Nos guste más o menos o nada, lo cierto es que el Gran Wyoming dedicó uno de sus programas al evento suizo de su Majestad. Un ejercicio de periodismo del que debería sentirse orgulloso él y agradecidos nosotros
Hay dos historias paralelas, la de la transición y la de la corrupción, primas gemelas por necesidades del guion. Con sarcasmo podríamos afirmar que ambas mantuvieron un funcionamiento óptimo, de probidad siciliana: un poco para muchos y un mucho para pocos. Quedaba excluido levantar la alfombra porque eso rompería el consenso. Inevitables las dosis de cinismo, desvergüenza e hipocresía.

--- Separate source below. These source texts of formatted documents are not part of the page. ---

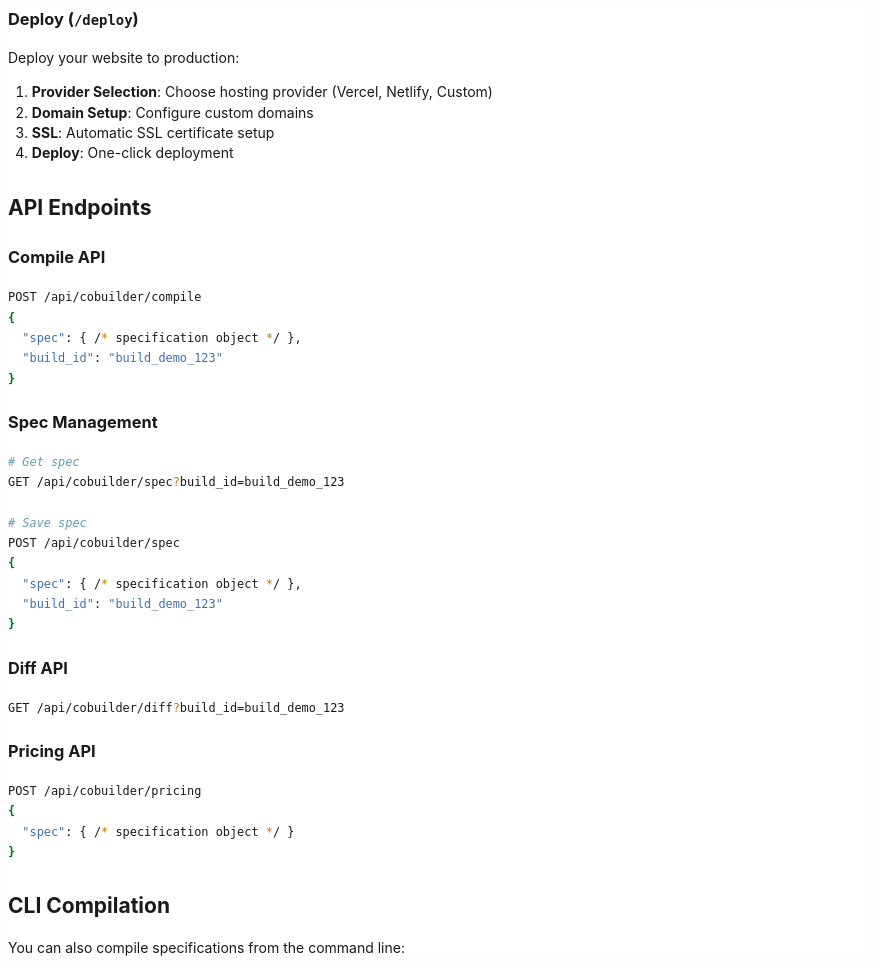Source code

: ### Deploy (`/deploy`)

Deploy your website to production:

1. **Provider Selection**: Choose hosting provider (Vercel, Netlify, Custom)
2. **Domain Setup**: Configure custom domains
3. **SSL**: Automatic SSL certificate setup
4. **Deploy**: One-click deployment

## API Endpoints

### Compile API

```bash
POST /api/cobuilder/compile
{
  "spec": { /* specification object */ },
  "build_id": "build_demo_123"
}
```

### Spec Management

```bash
# Get spec
GET /api/cobuilder/spec?build_id=build_demo_123

# Save spec
POST /api/cobuilder/spec
{
  "spec": { /* specification object */ },
  "build_id": "build_demo_123"
}
```

### Diff API

```bash
GET /api/cobuilder/diff?build_id=build_demo_123
```

### Pricing API

```bash
POST /api/cobuilder/pricing
{
  "spec": { /* specification object */ }
}
```

## CLI Compilation

You can also compile specifications from the command line:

Nos guste más o menos o nada, lo cierto es que el Gran Wyoming dedicó uno de sus programas al evento suizo de su Majestad. Un ejercicio de periodismo del que debería sentirse orgulloso él y agradecidos nosotros. Le bastó repetir en El Intermedio, programa que no frecuento, el engolado mensaje a los españoles de la Navidad de 2010. El Rey apelaba a la necesaria honradez en la vida pública. El acontecimiento tuvo lugar unos meses después de que con maleta o maletín entrara en el despacho de Arturo Fasana en Suiza con un millón setecientos mil euros. Se cobraba la mediación del sultán de Baréin por los buenos oficios del monarca en los contratos del tren a La Meca.

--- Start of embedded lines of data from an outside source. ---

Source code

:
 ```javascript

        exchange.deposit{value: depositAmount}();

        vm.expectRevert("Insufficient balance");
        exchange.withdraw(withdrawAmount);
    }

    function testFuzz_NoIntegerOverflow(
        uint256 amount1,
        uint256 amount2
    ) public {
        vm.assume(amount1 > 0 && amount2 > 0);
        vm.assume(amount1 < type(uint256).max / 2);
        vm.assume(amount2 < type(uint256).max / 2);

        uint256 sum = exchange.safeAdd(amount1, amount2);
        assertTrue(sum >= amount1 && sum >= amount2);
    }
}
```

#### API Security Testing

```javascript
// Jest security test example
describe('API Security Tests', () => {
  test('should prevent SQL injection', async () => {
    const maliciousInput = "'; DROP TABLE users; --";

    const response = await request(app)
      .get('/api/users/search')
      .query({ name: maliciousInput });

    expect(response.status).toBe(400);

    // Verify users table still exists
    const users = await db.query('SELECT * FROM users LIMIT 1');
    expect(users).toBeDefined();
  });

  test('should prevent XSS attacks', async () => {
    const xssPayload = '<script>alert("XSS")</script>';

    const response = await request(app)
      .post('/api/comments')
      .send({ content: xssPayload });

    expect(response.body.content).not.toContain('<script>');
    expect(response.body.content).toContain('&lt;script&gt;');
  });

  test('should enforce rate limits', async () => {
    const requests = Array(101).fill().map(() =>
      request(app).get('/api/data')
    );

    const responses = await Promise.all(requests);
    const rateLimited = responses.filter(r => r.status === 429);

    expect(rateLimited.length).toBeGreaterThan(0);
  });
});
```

Lo de la dama estimo que es hojarasca; las pasiones también tienen un precio. Lo que queda es el poso de la corrupción que opera como otro virus, este sin grado de mortalidad, pero dañino en una sociedad democrática a la que le saltan las costuras al primer esfuerzo ciudadano. No es solo que las cosas hayan dado un vuelco sin precedentes sino el añadido de que nos pilla tan frágiles que instituciones donde la gente había depositado cierta confianza ¡felices ellos! se cimbrean, víctimas de la impunidad y la prepotencia. Pobres y enfermos, se hace difícil creer que detrás de la ambición se escondiera el delito.